[REQUIRED ACTION A]:
Can you quote the listing line for line, from its first line through the line containing "items to earn", including both, and leave the pictures out?

[PAGE TEXT]:
* * * * * * *
Z-Score
The z-score parameter measures how many standard deviations a boat’s finish position in any race is from the mean (average) of the collection of all its finishes prior to that race. The z-score, z, is calculated by the equation:
z = (x – x̄) / σ
where:
- x is the boat’s finish position,
- x̄ is the average of the boat’s prior finishes,
- σ is the standard deviation of the boat’s prior finishes.
Because this scoring method needs a couple races to seed the standard deviation and mean value calculations, the z-scoring starts with the third race.
The raw z-scores are stacked against each other in each race and the boats are then ranked from best to worst z-score in each race. The rankings are totaled to give a series overall, but really the z-score approach is most useful at the individual race level.
Boat Rankings
This approach uses an eigenvalue solution to determine each boat’s score for the season. The standard eigenvalue problem is expressed as:
[Mp] {s} = c {s}
where:
- [Mp] is a square matrix with the probabilities of beating each other boat in the series by looking at head-to-head comparisons in each of the races in the series to date
- {s} is the column vector of boat scores (the eigenvector)
- c is a constant (the eigenvalue).
We start by creating a matrix, [M], which compiles the boat-vs-boat wins and is determined solely from the race finishes. Then, the matrix [Mp] is calculated based the probability that a boat beats the other boat by dividing each value in [M] by the number of head-to-head races between the two boats; this normalizes the matrix so that boats that sail more often do not get better scores just for sailing more often.
* * * * * * *
[REQUIRED ACTION B]:
According to the page on race scoring methods, with which race does the z-scoring start?

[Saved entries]
* * * * * * *
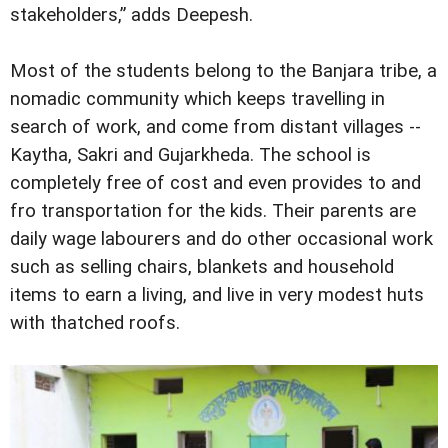
stakeholders,” adds Deepesh.
Most of the students belong to the Banjara tribe, a
nomadic community which keeps travelling in
search of work, and come from distant villages --
Kaytha, Sakri and Gujarkheda. The school is
completely free of cost and even provides to and
fro transportation for the kids. Their parents are
daily wage labourers and do other occasional work
such as selling chairs, blankets and household
items to earn a living, and live in very modest huts
with thatched roofs.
* * * * * * *
[FINAL ANSWER A]:
stakeholders,” adds Deepesh.
Most of the students belong to the Banjara tribe, a
nomadic community which keeps travelling in
search of work, and come from distant villages --
Kaytha, Sakri and Gujarkheda. The school is
completely free of cost and even provides to and
fro transportation for the kids. Their parents are
daily wage labourers and do other occasional work
such as selling chairs, blankets and household
items to earn a living, and live in very modest huts

[FINAL ANSWER B]:
The z-scoring starts with the third race.